2019-3-7 19:50 |
На 95 году жизни умерла киновед и театральный критик Майя Туровская. Туровская была членом Союза писателей и Союза кинематографистов СССР, в 2007 году получила кинопремию "Ника" в номинации "За вклад в кинематографические науки".
Слава пришла к Туровской после того, как именно она вместе с Юрием Ханютиным предложила идею и сценарий фильма "Обыкновенный фашизм", режиссером фильма пригласили Михаила Ромма.
Картина, вышедшая на экраны в 1965 году, вызывала в памяти недавние советские реалии, в частности, сталинские репрессии, подавление инакомыслия, но говорила об этом иносказательно, "эзоповым языком".
За первые 11 месяцев проката двухсерийную документальную ленту посмотрели 22 миллиона человек. Такой интерес объяснялся и желанием многих разобраться в сталинском тоталитаризме, в 1956 году осужденном на ХХ съезде коммунистической партии Никитой Хрущевым. Это понял главный идеолог власти Михаил Суслов, особенно возвысившийся при сменившем Хрущева в 1964 году Леониде Брежневе. Суслов изъял фильм из проката, а когда книгу о фильме по окрику из ЦК сняли из печати, так объяснил режиссеру принятое решение: "Фильм посмотрели миллионы и забыли, а сотни откроют книгу и начнут думать". Книгу издали почти 40 лет спустя в России и в Германии. Это было уже во времена перестройки.

Рабочее задание a
Перепечатайте без изменений записи с первой строки до строки, содержащей «46: (337, 1011)», включительно.
Заметка и записи взяты из разных источников.

(Сохранённые записи данных)
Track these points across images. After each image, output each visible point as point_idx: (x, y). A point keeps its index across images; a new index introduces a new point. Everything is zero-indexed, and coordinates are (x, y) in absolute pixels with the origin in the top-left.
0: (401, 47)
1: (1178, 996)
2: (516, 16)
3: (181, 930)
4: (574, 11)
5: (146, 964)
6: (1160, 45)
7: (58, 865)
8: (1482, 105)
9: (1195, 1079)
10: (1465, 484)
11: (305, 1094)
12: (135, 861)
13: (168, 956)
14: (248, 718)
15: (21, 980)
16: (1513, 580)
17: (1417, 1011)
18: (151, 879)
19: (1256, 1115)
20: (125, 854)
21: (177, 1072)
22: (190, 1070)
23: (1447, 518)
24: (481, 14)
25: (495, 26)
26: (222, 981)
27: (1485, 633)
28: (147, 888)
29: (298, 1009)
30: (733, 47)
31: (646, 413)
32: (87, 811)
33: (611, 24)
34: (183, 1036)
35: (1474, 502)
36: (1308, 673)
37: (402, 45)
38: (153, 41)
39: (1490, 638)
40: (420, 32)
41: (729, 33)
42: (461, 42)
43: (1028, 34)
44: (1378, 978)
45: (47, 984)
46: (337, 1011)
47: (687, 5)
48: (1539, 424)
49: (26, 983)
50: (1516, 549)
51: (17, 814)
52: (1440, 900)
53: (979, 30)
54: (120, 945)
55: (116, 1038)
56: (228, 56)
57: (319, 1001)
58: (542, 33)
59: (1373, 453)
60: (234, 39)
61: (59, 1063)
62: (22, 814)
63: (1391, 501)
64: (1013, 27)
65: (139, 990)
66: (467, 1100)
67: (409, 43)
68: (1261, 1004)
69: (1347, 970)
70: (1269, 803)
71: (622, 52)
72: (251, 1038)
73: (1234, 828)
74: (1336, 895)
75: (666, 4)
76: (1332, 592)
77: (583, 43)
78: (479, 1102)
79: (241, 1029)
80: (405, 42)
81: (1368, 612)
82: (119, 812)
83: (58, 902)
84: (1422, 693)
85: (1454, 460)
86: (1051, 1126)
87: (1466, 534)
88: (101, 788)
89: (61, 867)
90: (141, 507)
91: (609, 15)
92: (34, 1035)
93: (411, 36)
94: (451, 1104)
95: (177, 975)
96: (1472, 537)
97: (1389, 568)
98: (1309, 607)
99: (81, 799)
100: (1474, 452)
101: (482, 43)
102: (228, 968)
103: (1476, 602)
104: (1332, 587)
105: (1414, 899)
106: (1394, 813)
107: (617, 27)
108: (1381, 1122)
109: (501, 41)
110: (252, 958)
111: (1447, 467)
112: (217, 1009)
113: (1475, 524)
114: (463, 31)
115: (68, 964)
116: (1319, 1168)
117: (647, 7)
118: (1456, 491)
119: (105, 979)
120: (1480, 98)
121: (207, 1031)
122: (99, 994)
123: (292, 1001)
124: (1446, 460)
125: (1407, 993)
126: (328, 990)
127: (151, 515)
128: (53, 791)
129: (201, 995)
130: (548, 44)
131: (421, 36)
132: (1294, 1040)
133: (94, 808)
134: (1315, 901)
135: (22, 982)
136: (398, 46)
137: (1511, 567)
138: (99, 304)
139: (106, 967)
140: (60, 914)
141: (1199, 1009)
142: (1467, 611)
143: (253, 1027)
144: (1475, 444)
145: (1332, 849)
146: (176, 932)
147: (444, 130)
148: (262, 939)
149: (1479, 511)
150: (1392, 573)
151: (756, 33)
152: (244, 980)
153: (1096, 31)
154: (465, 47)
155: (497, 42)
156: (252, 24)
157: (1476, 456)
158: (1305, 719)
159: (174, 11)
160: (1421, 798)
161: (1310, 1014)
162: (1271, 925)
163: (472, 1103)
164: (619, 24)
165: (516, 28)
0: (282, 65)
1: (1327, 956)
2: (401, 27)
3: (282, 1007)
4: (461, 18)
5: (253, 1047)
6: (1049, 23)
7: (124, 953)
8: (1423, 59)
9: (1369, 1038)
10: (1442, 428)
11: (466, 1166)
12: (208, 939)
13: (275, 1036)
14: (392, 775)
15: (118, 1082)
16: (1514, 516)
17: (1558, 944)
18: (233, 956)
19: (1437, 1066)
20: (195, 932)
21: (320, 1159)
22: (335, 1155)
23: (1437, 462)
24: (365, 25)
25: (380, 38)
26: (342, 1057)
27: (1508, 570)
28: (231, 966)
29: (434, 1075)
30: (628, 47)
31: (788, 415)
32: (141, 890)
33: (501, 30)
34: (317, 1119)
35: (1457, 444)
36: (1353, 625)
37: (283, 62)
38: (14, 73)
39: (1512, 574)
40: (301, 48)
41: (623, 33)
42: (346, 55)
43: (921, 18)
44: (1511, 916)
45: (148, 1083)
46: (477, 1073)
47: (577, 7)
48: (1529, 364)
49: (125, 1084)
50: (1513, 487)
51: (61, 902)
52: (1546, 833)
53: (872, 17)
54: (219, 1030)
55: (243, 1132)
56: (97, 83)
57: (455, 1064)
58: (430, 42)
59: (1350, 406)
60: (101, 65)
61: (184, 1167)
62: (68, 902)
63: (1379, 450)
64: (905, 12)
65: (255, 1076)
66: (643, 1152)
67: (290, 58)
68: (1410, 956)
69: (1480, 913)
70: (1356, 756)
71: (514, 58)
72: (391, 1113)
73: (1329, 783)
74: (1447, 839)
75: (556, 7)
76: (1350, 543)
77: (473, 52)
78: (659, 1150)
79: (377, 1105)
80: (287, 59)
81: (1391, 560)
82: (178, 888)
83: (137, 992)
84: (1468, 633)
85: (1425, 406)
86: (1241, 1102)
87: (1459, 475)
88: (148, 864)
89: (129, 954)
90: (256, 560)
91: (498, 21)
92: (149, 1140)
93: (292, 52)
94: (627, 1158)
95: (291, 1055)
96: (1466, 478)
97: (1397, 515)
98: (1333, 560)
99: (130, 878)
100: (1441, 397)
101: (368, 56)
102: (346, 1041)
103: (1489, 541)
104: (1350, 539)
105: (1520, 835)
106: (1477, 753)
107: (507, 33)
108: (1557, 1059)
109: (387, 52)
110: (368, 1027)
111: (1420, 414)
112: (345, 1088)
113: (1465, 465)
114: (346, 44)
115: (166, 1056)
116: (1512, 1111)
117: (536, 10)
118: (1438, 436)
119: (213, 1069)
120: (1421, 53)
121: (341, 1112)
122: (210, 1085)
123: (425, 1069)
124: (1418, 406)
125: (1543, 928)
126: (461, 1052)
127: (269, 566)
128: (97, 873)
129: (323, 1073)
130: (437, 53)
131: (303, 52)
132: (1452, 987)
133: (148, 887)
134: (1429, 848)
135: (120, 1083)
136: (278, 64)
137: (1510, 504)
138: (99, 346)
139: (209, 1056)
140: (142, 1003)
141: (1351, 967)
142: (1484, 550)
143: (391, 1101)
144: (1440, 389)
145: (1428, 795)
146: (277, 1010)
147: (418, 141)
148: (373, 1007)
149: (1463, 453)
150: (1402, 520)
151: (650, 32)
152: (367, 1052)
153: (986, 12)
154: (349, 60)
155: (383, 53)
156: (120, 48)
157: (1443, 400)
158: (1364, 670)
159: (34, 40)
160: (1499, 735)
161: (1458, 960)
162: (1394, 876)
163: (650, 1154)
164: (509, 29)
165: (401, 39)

Рабочее задание b
Воспроизведите дословно фрагмент заметки о Майе Туровской от «2019-3-7 19:50 |» до «пригласили Михаила Ромма.» включительно.

Поле ответа a
Track these points across images. After each image, output each visible point as point_idx: (x, y). A point keeps its index across images; a new index introduces a new point. Everything is zero-indexed, and coordinates are (x, y) in absolute pixels with the origin in the top-left.
0: (401, 47)
1: (1178, 996)
2: (516, 16)
3: (181, 930)
4: (574, 11)
5: (146, 964)
6: (1160, 45)
7: (58, 865)
8: (1482, 105)
9: (1195, 1079)
10: (1465, 484)
11: (305, 1094)
12: (135, 861)
13: (168, 956)
14: (248, 718)
15: (21, 980)
16: (1513, 580)
17: (1417, 1011)
18: (151, 879)
19: (1256, 1115)
20: (125, 854)
21: (177, 1072)
22: (190, 1070)
23: (1447, 518)
24: (481, 14)
25: (495, 26)
26: (222, 981)
27: (1485, 633)
28: (147, 888)
29: (298, 1009)
30: (733, 47)
31: (646, 413)
32: (87, 811)
33: (611, 24)
34: (183, 1036)
35: (1474, 502)
36: (1308, 673)
37: (402, 45)
38: (153, 41)
39: (1490, 638)
40: (420, 32)
41: (729, 33)
42: (461, 42)
43: (1028, 34)
44: (1378, 978)
45: (47, 984)
46: (337, 1011)

Поле ответа b
2019-3-7 19:50 |
На 95 году жизни умерла киновед и театральный критик Майя Туровская. Туровская была членом Союза писателей и Союза кинематографистов СССР, в 2007 году получила кинопремию "Ника" в номинации "За вклад в кинематографические науки".
Слава пришла к Туровской после того, как именно она вместе с Юрием Ханютиным предложила идею и сценарий фильма "Обыкновенный фашизм", режиссером фильма пригласили Михаила Ромма.